Collected material:

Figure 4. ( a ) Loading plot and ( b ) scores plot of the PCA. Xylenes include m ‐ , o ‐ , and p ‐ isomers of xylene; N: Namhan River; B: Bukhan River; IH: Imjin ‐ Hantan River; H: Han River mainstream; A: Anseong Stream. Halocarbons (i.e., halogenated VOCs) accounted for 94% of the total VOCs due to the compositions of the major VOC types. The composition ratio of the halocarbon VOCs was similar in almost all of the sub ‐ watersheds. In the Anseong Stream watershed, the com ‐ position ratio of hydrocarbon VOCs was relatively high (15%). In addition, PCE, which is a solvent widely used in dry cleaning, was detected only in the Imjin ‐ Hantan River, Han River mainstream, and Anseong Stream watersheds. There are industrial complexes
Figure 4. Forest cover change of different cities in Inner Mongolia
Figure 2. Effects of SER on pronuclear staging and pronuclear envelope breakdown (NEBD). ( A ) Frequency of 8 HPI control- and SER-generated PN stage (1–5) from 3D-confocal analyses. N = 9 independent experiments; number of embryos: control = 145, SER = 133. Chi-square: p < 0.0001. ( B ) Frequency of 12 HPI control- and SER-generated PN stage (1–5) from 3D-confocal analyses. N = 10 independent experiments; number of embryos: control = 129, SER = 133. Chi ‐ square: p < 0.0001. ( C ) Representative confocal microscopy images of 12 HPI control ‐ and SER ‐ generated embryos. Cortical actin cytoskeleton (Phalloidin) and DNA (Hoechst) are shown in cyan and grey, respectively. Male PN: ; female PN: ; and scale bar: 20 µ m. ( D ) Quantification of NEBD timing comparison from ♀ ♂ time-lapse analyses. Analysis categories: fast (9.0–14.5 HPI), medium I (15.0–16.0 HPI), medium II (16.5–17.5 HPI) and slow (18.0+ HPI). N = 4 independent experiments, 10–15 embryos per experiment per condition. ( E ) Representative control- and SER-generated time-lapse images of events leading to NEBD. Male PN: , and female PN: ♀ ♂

Task item: Copy, please, exactly the lines that start at the first line of the data and end at the line containing "Figure 4. Forest", both kept and no others.

Exercise response:
Figure 4. ( a ) Loading plot and ( b ) scores plot of the PCA. Xylenes include m ‐ , o ‐ , and p ‐ isomers of xylene; N: Namhan River; B: Bukhan River; IH: Imjin ‐ Hantan River; H: Han River mainstream; A: Anseong Stream. Halocarbons (i.e., halogenated VOCs) accounted for 94% of the total VOCs due to the compositions of the major VOC types. The composition ratio of the halocarbon VOCs was similar in almost all of the sub ‐ watersheds. In the Anseong Stream watershed, the com ‐ position ratio of hydrocarbon VOCs was relatively high (15%). In addition, PCE, which is a solvent widely used in dry cleaning, was detected only in the Imjin ‐ Hantan River, Han River mainstream, and Anseong Stream watersheds. There are industrial complexes
Figure 4. Forest cover change of different cities in Inner Mongolia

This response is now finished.